Data shown
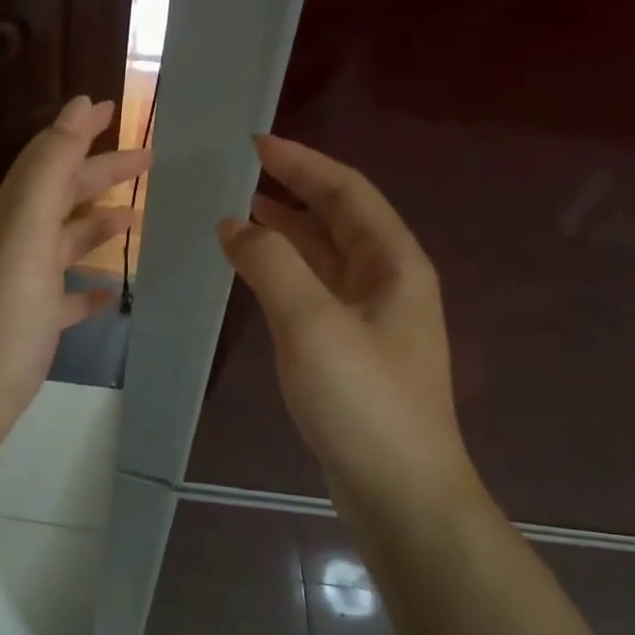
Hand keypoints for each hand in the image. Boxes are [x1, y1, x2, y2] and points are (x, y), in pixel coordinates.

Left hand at [0, 96, 149, 443]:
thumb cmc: (2, 311)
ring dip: (100, 224)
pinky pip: (67, 295)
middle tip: (149, 159)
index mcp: (14, 215)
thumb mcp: (26, 232)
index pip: (48, 157)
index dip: (78, 130)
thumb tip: (78, 107)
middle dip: (102, 173)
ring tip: (138, 218)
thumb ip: (50, 169)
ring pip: (67, 242)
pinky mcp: (35, 323)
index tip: (113, 107)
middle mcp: (17, 242)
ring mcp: (25, 284)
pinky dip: (90, 286)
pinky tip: (112, 291)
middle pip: (63, 195)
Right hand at [218, 135, 475, 506]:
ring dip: (286, 230)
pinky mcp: (352, 349)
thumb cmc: (363, 400)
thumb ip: (271, 264)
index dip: (302, 162)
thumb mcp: (312, 323)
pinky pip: (315, 290)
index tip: (255, 142)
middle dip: (293, 190)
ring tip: (238, 211)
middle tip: (239, 172)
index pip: (346, 192)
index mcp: (394, 263)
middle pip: (339, 218)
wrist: (399, 492)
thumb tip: (235, 224)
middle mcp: (389, 281)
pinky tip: (255, 272)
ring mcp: (372, 318)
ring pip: (325, 256)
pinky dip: (284, 271)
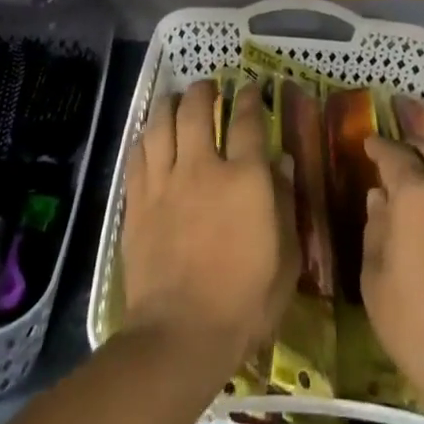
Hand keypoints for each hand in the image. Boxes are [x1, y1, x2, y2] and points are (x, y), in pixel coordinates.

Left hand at [121, 80, 298, 369]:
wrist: (179, 335)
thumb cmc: (244, 302)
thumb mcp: (284, 259)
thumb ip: (286, 205)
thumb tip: (282, 163)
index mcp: (245, 179)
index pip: (248, 121)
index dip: (250, 98)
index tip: (250, 87)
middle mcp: (202, 167)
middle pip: (197, 108)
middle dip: (203, 90)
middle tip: (207, 87)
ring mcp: (165, 181)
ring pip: (161, 122)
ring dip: (169, 104)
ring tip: (174, 100)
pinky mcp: (137, 200)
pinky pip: (138, 154)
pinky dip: (146, 138)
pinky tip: (150, 137)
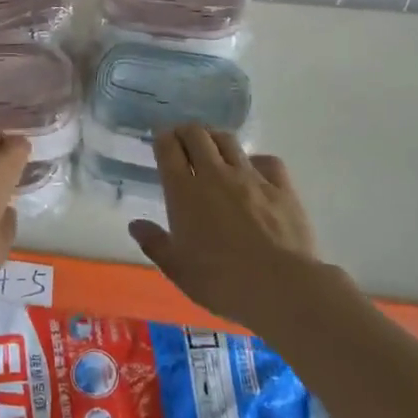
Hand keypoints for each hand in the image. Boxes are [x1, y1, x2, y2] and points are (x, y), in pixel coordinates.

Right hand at [128, 126, 328, 331]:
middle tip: (181, 138)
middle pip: (197, 135)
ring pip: (228, 141)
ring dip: (215, 137)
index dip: (162, 139)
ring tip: (212, 145)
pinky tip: (254, 170)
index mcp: (184, 192)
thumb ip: (154, 243)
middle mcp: (215, 174)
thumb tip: (136, 225)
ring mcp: (251, 177)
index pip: (168, 150)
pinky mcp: (281, 187)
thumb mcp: (177, 269)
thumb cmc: (220, 281)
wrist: (281, 286)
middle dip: (185, 131)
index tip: (160, 138)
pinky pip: (266, 160)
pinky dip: (255, 160)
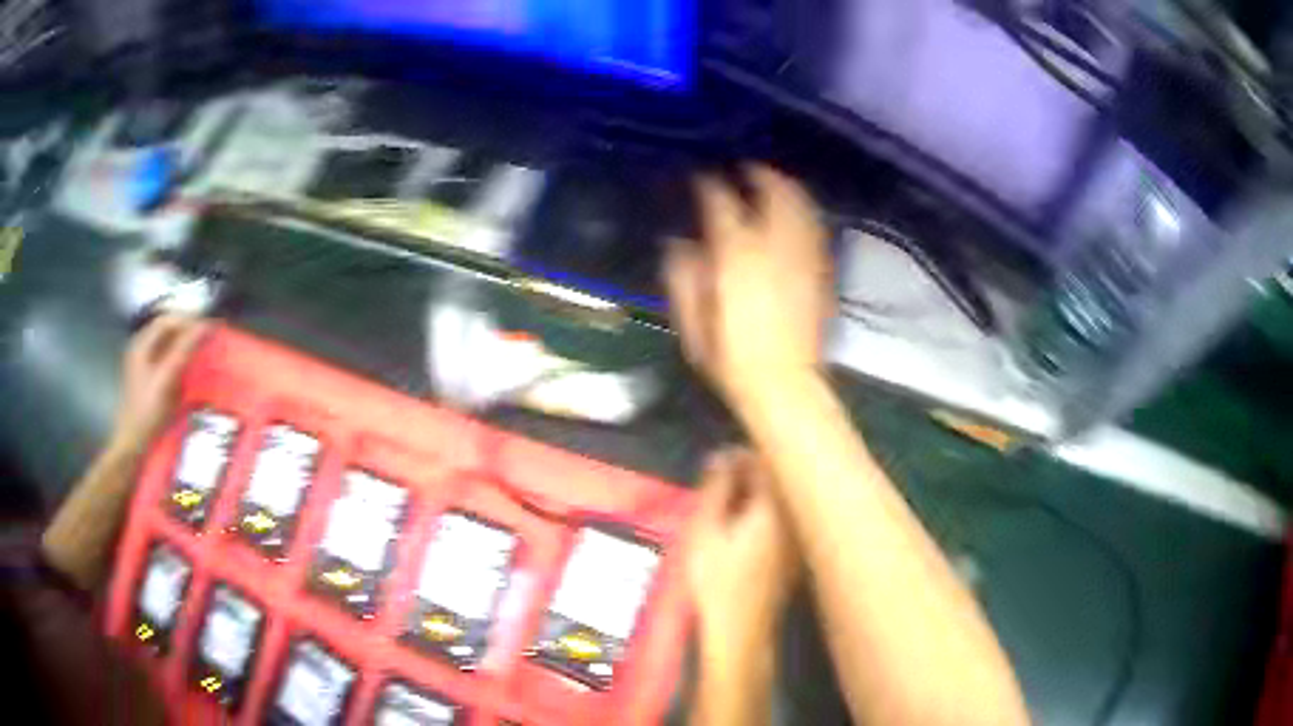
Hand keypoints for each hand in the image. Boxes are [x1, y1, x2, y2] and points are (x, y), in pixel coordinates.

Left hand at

Problem requirements
Retype the data above in full, exactly as it stands, and skip any image.

Task result
Hand keypoints for each hand in the image. Boxes are [x1, y1, x2, y2] and points are (x, y), in pixel coordinates.

Left hand at [0, 96, 149, 443]:
thumb cmc: (2, 311)
ring dip: (100, 224)
pinky pip: (67, 295)
middle tip: (149, 159)
index mcp: (14, 215)
thumb mcp: (26, 232)
index pip: (48, 157)
index dip: (78, 130)
thumb tip: (78, 107)
middle dip: (102, 173)
ring tip: (138, 218)
thumb ip: (50, 169)
ring pip: (67, 242)
pinky mcp: (35, 323)
index tip: (113, 107)
middle mcp: (17, 242)
ring mcp: (25, 284)
pinky dip: (90, 286)
pinky tip: (112, 291)
middle pip: (63, 195)
Right hand at [218, 135, 475, 506]:
ring dip: (286, 230)
pinky mcp: (352, 349)
thumb cmc: (363, 400)
thumb ip: (271, 264)
index dip: (302, 162)
thumb mcp: (312, 323)
pinky pip: (315, 290)
index tip: (255, 142)
middle dip: (293, 190)
ring tip: (238, 211)
middle tip: (239, 172)
index pip: (346, 192)
index mcp: (394, 263)
middle pip: (339, 218)
wrist: (399, 492)
thumb tip: (235, 224)
middle mcp: (389, 281)
pinky tip: (255, 272)
ring mcp: (372, 318)
ring pip: (325, 256)
pinky dip: (284, 271)
Hand keypoints for each hand in the image. Boxes are [x1, y1, x2, y2] and points are (x, y), in pixel coordinates.

Left hand at [121, 80, 298, 369]:
wrist: (179, 335)
thumb cmc: (244, 302)
thumb mcp: (284, 259)
thumb ip: (286, 205)
thumb tip: (282, 163)
index mcp: (245, 179)
index pip: (248, 121)
index dip: (250, 98)
index tip: (250, 87)
middle mcp: (202, 167)
middle pip: (197, 108)
middle dip: (203, 90)
middle tip: (207, 87)
ring mcp: (165, 181)
ring pip: (161, 122)
ring dip: (169, 104)
ring tip: (174, 100)
pinky mcp: (137, 200)
pinky pip: (138, 154)
pinky dip: (146, 138)
pinky tip: (150, 137)
Hand keypoints for each hand in the image. Boxes are [x1, y1, x2, y2] and points are (x, y), in pixel coordinates.

Right hand at [128, 126, 328, 331]:
middle tip: (181, 138)
middle pip: (197, 135)
ring pip: (228, 141)
ring dip: (215, 137)
index dip: (162, 139)
ring tip: (212, 145)
pinky tip: (254, 170)
index mcp: (184, 192)
thumb ip: (154, 243)
middle mcp: (215, 174)
thumb tip: (136, 225)
ring mcp: (251, 177)
index pip: (168, 150)
pinky mcp: (281, 187)
thumb mcp: (177, 269)
thumb cmc: (220, 281)
wrist: (281, 286)
middle dip: (185, 131)
index tip: (160, 138)
pinky pip: (266, 160)
pinky dip: (255, 160)
Hand keypoints for each hand in the image. Boxes are [x1, y1, x2, y2] and points are (x, y), in pixel coordinates.

Left hand at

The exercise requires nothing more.